OCC has added California Public Employees’ Retirement System (Calpers) to its list of committed lenders, along with its existing base of banks and broker-dealers to help ensure that sufficient capacity is maintained at all times. This is critical to central counterparties such as OCC, which now has a third of its liquidity committed and pre-funded through Calpers.

“This new and innovative approach to liquidity has the benefit of diversifying our dependence on banks while their committed facilities contract as they undergo their own regulatory pressures,” McClain said at the Options Industry Conference in Miami in May. “Increasing our total resources through this innovative solution will facilitate the growth of the US options industry and the futures markets that we serve while also enhancing OCC’s resiliency.”

Scenario building

In addition to RCSA, OCC engages in scenario analysis, under which it systematically obtains opinions from business managers to derive assessments of the likelihood of plausible, high-severity operational events. 

Sometimes scenario building yields unexpected dividends, as happened in the late 1990s when Grace, who was then market risk manager for North American consumer banking at Citigroup, and his team were preoccupied with developing contingency plans for the Y2K bug and what could have happened if the payment systems were affected.

As it turned out, the plans were not required on January 1, 2000, but they were needed the day after the 9/11 terrorist attacks in 2001, when much of lower Manhattan and the large settlement banks were cut off. "We had our contingency action plan that we had developed for another event we thought would impact the payment systems and we were able to pull it off the shelf," says Grace.

One of the emerging areas of clearing house risk that OCC has had to deal with is the financial risk posed by trading errors in financial markets involving direct-access automated trading systems creating erroneous trades that result in significant financial losses to qualifying clearing member firms and their customers. 

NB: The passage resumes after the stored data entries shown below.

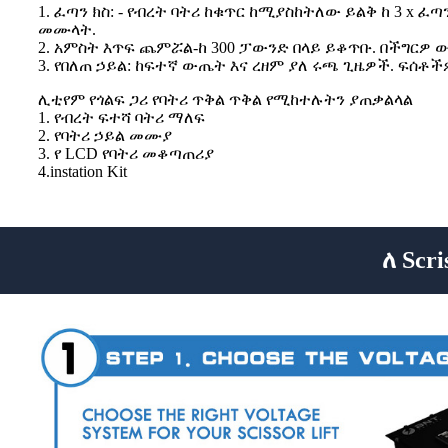
1. ፈጣን ክስ: - የብረት ባትሪ ከቁጥር ከሚያስከትለው ይልቅ ከ 3 x
መሙላት.
2. አምስት እጥፍ ጨምሯል-ከ 300 ፓውንድ በላይ ይቆጥቡ. በችግርዎ 
3. የበለጠ ኃይል: ከፍተኛ ውጤት እና ረዘም ያለ ሩጫ ጊዜዎች. ፍሰቶ
ሊቲየም የጎልፍ ጋሪ የባትሪ ጥቅል ጥቅል የሚከተሉትን ያጠቃልላል
1. የብረት ፍተሻ ባትሪ ማለፍ
2. የባትሪ ኃይል መሙያ
3. የ LCD የባትሪ መቆጣጠሪያ
4.instation Kit
ለ Scr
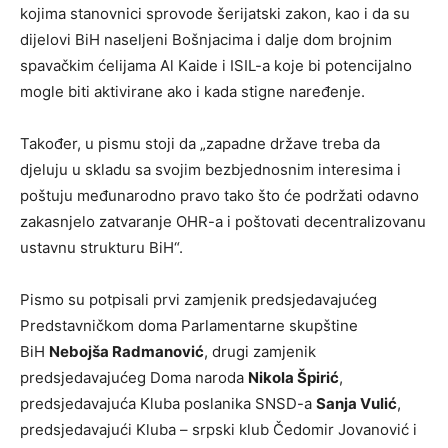
kojima stanovnici sprovode šerijatski zakon, kao i da su
dijelovi BiH naseljeni Bošnjacima i dalje dom brojnim
spavačkim ćelijama Al Kaide i ISIL-a koje bi potencijalno
mogle biti aktivirane ako i kada stigne naređenje.
Također, u pismu stoji da „zapadne države treba da
djeluju u skladu sa svojim bezbjednosnim interesima i
poštuju međunarodno pravo tako što će podržati odavno
zakasnjelo zatvaranje OHR-a i poštovati decentralizovanu
ustavnu strukturu BiH“.
Pismo su potpisali prvi zamjenik predsjedavajućeg
Predstavničkom doma Parlamentarne skupštine
BiH
Nebojša Radmanović
, drugi zamjenik
predsjedavajućeg Doma naroda
Nikola Špirić
,
predsjedavajuća Kluba poslanika SNSD-a
Sanja Vulić
,
predsjedavajući Kluba – srpski klub Čedomir Јovanović i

OCC and US options exchanges last year agreed on risk control standards designed to reduce the risk of errors or unintended activity that could cause or contribute to a financial loss to market participants and OCC. “What we tried to do is build a framework that wasn’t prescriptive,” OCC’s Fennell said during a podcast earlier this year. “It was intended to allow each of the different markets with their different execution models to be able to thrive but at the same time have sound controls in place.”

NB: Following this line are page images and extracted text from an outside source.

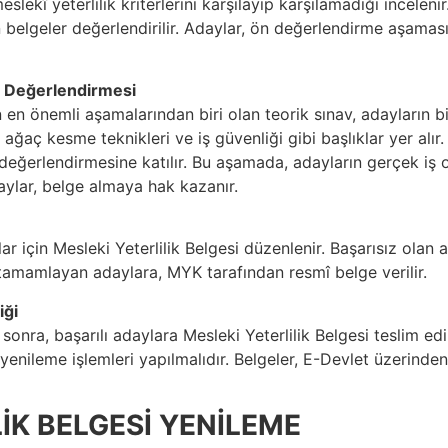
lekî yeterlilik kriterlerini karşılayıp karşılamadığı incelenir
 belgeler değerlendirilir. Adaylar, ön değerlendirme aşaması
s Değerlendirmesi
n en önemli aşamalarından biri olan teorik sınav, adayların bil
ğaç kesme teknikleri ve iş güvenliği gibi başlıklar yer alır.
erlendirmesine katılır. Bu aşamada, adayların gerçek iş orta
aylar, belge almaya hak kazanır.
r için Mesleki Yeterlilik Belgesi düzenlenir. Başarısız olan 
 tamamlayan adaylara, MYK tarafından resmî belge verilir.
iği
nra, başarılı adaylara Mesleki Yeterlilik Belgesi teslim edili
yenileme işlemleri yapılmalıdır. Belgeler, E-Devlet üzerinden
İK BELGESİ YENİLEME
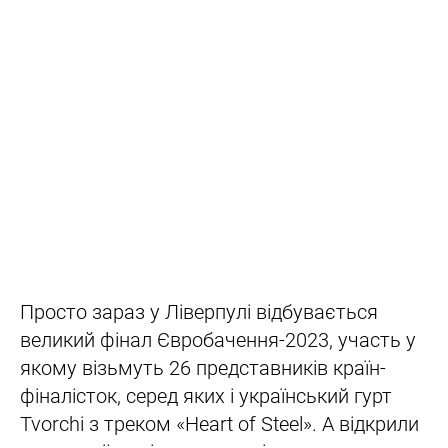
Просто зараз у Ліверпулі відбувається
великий фінал Євробачення-2023, участь у
якому візьмуть 26 представників країн-
фіналісток, серед яких і український гурт
Tvorchi з треком «Heart of Steel». А відкрили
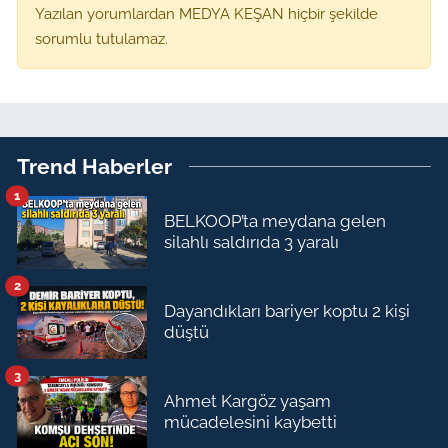
Yazılan yorumlardan MEDYA KEŞAN hiçbir şekilde
sorumlu tutulamaz.
Trend Haberler
1
BELKOOP’ta meydana gelen
silahlı saldırıda 3 yaralı
2
Dayandıkları bariyer koptu 2 kişi
düştü
3
Ahmet Kargöz yaşam
mücadelesini kaybetti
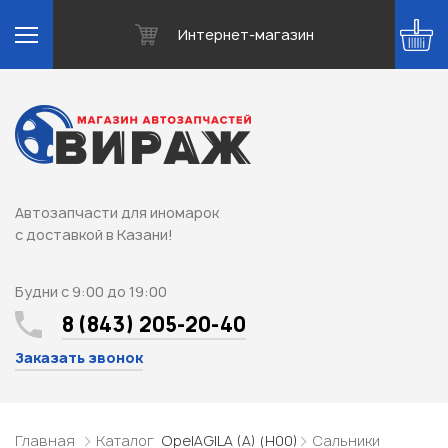
Интернет-магазин
Автозапчасти для иномарок
с доставкой в Казани!
Будни с 9:00 до 19:00
8 (843) 205-20-40
Заказать звонок
Главная
Каталог
Opel
AGILA (A) (H00)
Сальники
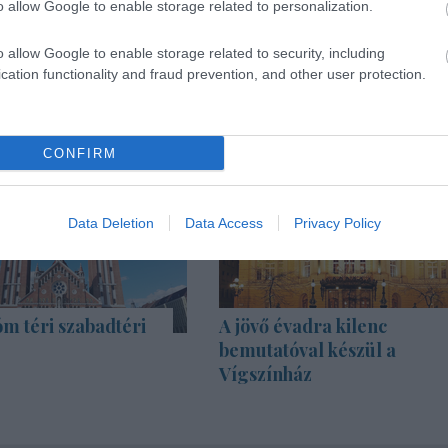
o allow Google to enable storage related to personalization.
o allow Google to enable storage related to security, including
cation functionality and fraud prevention, and other user protection.
CONFIRM
Data Deletion
Data Access
Privacy Policy
m téri szabadtéri
A jövő évadra kilenc
bemutatóval készül a
Vígszínház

The standards will be implemented through an OCC rule that will apply a principles-based approach to options transactions. The rule goes into effect June 2016. “We are in the process of rolling out an examination process to make sure each of the exchanges has activity-based controls, pre-trade price reasonability, drill-throughs and kill switches,” said Fennell. “We’re going to be evaluating what the exchanges have in place, and we’re going to be very public about which exchanges are meeting the bar and which ones aren’t.”